Professional Referee Organization created to manage officials in North America


Congratulations to the USA and Canadian soccer federations for creating and forming the Professional Referee Organization (PRO)  on 6 March 2012. Their goal is simple: to set worldwide standards in football officiating. Heading up the PRO structure is English Premier League referee Peter Walton, a veteran of nearly 200 English Premiership matches since 2003.

The 52-year-old will assume the new fulltime post of General Manager of the organization. His appointment starts on April 2 and he will be based in New York City throughout the Major League Soccer (MLS) season.

Peter Walton heading GM PRO
English referee, Peter Walton, the GM of newly created Professional Referee Organization (PRO) from April 2012 in the USA & Canada

The PRO will incorporate several of the new initiatives introduced last year – a referee command center in New York, the use of video analysis, real-time evaluations of match officials and in-stadium professional match evaluators.

The PRO model allows for more financial funding toward the referee program, hiring of more experienced technical staff to educate  referees, increased training opportunities for officials, additional identification and training opportunities for up-and-coming officials and increased investment toward sports science.

“We’ve always understood that the development of referees is an important aspect to the growth of the game in the United States,” said U.S. Soccer President Sunil Gulati. “PRO is another step toward the improvement and professionalization of our top referees. With the additional resources and funding provided by the formation of PRO, we will continue to build upon the progress we’ve already made.”

Said MLS Commissioner Don Garber:  “Thanks to collaborative work with U.S. Soccer and the Canadian Soccer Association, officiating in MLS made significant strides forward in the past year. The overall level of MLS refereeing is good, and the creation of the Professional Referee Organization is the logical next stage of development. MLS and U.S. Soccer proudly welcome PRO General Manager Peter Walton, who will utilize his exceptional experience as a referee and as an administrator, along with substantial resources, to help MLS achieve its vision of setting the worldwide standard in officiating.”
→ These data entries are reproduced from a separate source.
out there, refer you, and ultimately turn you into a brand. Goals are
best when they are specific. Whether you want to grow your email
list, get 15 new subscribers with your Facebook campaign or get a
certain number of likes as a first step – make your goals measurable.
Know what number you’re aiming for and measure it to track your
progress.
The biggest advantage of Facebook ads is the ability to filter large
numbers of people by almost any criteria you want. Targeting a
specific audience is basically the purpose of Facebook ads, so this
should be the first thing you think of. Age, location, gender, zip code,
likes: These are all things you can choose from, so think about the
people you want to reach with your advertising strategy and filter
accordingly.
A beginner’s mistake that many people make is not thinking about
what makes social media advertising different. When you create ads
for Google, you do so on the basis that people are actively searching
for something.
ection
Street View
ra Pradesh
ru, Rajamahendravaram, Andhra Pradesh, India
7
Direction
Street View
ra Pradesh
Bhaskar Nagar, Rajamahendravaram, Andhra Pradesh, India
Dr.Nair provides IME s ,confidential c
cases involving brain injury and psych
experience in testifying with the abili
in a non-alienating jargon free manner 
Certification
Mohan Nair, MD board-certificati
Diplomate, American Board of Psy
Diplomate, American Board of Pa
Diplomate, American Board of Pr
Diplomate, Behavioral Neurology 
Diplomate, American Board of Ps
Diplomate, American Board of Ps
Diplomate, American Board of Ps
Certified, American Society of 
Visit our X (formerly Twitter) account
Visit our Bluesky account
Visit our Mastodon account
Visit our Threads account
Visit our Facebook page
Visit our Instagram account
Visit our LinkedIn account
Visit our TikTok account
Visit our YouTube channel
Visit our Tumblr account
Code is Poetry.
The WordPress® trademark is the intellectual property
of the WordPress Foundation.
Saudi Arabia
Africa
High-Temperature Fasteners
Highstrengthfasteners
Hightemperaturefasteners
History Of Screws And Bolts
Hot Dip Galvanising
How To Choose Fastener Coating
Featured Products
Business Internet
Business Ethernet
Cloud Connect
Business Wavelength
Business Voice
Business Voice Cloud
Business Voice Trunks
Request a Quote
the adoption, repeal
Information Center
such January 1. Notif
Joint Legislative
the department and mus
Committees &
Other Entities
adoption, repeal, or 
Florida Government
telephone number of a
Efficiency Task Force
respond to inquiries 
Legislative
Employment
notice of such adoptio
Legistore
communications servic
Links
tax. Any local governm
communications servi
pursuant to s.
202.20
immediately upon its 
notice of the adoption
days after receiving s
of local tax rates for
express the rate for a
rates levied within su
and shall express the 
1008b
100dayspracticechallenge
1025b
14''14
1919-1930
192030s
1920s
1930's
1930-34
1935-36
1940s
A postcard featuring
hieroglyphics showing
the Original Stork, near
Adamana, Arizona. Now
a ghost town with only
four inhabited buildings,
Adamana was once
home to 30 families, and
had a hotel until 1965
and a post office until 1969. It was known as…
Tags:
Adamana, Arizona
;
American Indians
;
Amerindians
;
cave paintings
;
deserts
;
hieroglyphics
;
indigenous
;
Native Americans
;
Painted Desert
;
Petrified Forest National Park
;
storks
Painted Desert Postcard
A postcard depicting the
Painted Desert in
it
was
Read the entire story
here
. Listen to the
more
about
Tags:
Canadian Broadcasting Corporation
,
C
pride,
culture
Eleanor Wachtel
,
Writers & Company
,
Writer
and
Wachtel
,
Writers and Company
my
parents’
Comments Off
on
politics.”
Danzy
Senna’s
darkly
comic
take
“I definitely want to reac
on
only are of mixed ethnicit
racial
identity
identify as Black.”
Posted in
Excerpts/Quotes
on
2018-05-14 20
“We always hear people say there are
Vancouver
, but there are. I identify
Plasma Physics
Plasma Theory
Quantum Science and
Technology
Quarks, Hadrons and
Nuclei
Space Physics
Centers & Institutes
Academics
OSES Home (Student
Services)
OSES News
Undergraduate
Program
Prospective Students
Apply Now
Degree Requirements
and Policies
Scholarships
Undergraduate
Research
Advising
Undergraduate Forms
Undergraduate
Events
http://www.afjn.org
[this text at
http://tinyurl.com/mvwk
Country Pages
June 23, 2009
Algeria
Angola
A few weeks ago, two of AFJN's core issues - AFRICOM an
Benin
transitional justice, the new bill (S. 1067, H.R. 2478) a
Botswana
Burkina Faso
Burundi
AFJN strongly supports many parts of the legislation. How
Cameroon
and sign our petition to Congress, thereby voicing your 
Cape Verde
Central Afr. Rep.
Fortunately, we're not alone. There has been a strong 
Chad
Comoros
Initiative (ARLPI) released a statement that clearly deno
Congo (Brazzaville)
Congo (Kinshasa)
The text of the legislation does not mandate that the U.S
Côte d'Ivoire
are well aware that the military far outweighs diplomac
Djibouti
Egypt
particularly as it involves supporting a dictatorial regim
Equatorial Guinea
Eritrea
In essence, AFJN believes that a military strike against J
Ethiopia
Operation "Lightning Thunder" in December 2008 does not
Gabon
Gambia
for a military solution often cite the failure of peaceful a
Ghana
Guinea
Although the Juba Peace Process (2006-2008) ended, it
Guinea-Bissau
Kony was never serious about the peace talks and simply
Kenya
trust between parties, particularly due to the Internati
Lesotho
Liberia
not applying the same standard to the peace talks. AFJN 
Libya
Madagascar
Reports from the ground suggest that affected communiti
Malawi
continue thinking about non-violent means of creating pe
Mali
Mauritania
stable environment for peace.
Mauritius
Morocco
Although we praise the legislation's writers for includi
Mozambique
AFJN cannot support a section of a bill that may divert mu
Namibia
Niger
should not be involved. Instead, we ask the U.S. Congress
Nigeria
U.S. Soccer and Major League Soccer (MLS) took significant steps in 2011 to create a U.S. Soccer professional referee department and relocate to New York. Seven new rookie referees were introduced to MLS last year, participating in almost 20 percent of the league’s regular season games. The use of quantitative analysis and video were used to evaluate USA referees  in real time at the newly constructed referee command center in New York, helping upcoming and existing referees substantially.

Approximately 45,000 new referees enter the officiating ranks every year in the United States, and U.S. Soccer Federation will continue its efforts to put more online educational resources at their disposal. A PRO Advisory Board also will be established as Peter Walton, and other members, will meet regularly to monitor the progress being achieved by referees.

Having the political will, forethought, managerial skill and acumen, a sense of pride in officiating excellence and actively supporting match officials 100% in becoming professional full-time, as well as the business acumen to formalize the pro referee structure in such a relative short period of time is an example for all countries, not least my country, headed by the South African Football Association (SAFA).

As one learned soccer scribe was quoted succinctly in an European football magazine on the still-born South African pro referee structures, dormant for the past few years:

It is essential for the credibility of the game to keep up officiating standards, but attempts to bring in professional refereeing remains stymied by a power struggle between the South African Football Association and the PSL.  SAFA control refereeing and want to keep it so. But they have no money. The PSL [ Premier Soccer League] have the money to pay salaries and set up structures but obviously want the control if they are to spend the cash.  Talk of a professional [referee structure] has been going on for years now with little progress.  It is time SAFA and the PSL set aside their political cat fighting and work together on this urgent matter.

Let’s hope SAFA and the Premier Soccer League (PSL), the entity that manages the top two leagues in South Africa, can get their act together to follow the USA example. Soon, before this decade is out.